Marcadores: Blackwater, Escola das Américas, Estados Unidos, LFV, Luis Fernando Veríssimo, mercenários, Veríssimo
5 Comments:
Zé, ontem, finalmente, assisti o filme do Al Gore, uma verdade inconveniente. O filme é bem feito e muito bom. E ai fiquei pensando com meus botões. Se não tivesse ocorrido aqueles problemas nebulosos nas urnas da Flórida e Gore tivesse sido eleito presidente, o mundo hoje seria diferente? Talvez sim e talvez não. Mas, pelo menos, haveria espaço para mais conversa e a picaretagem como essa envolvendo as empresas amigas de Cheney não estaria tão presente.
Que bom que gostaste.
Já ouvi gente falar mal do país, pela falta base científica dele. Algo como um drama emocional para chamar a atenção.
oi qnto tempo...estou passando para te convidar para uma blogagem coletiva! Normalmente não gosto delas, mas essa é importante e foi proposta pela Luma, Luci e pelo Ronald!
beijos:)
Olha que surpresa! A Letícia falando da blogagem! É Zé Alfredo, estamos lutando pelo direito de extradição de uma brasileira que se encontra presa em Portugal. Ela foi acusada de matar o próprio filho e sofreu torturas na prisão. Moça de boa índole tratada como marginal.
A blogagem está programada para o dia 05. Se puder participar, será de grande ajuda! Vamos movimentar o espaço que temos para o bem. A mídia somos nós!

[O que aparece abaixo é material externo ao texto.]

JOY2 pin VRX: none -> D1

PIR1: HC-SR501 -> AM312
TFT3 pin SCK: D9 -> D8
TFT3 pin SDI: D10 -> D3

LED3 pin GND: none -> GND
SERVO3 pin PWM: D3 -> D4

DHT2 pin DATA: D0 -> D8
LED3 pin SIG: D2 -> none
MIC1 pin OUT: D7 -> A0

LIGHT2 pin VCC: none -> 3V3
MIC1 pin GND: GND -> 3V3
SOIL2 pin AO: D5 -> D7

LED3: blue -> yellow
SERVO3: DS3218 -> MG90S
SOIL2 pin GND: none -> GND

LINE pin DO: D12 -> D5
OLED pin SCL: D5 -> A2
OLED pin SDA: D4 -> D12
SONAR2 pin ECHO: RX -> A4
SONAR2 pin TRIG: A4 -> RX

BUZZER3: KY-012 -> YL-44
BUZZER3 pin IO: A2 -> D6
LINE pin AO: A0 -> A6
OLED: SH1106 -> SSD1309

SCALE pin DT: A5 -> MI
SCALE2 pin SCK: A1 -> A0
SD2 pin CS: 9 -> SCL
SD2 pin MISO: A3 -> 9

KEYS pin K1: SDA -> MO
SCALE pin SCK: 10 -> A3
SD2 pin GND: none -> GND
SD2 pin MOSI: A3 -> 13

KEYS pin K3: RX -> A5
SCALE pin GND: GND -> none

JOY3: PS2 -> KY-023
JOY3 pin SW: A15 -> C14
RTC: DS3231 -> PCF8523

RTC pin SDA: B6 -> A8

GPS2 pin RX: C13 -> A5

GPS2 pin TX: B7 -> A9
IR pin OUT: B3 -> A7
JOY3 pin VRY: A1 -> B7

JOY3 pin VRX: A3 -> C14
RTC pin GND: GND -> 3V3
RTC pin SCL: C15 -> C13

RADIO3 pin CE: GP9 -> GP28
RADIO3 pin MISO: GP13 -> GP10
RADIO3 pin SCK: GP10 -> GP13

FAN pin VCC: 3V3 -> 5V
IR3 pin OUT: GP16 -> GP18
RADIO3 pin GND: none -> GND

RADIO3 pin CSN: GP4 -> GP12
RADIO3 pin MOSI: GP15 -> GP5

O LFV é um psicólogo social. Ele deixa os seus detratores desnudos, sem que se deem conta. Ele nos permite ter toda a visão da miséria moral e intelectual, de uma sociedade semi-analfabeta que não sabe interpretar um bom texto.
Boa semana! Beijus
Obrigado pelas visitas.
Estaremos empenhados na luta pela Ana Virgínia.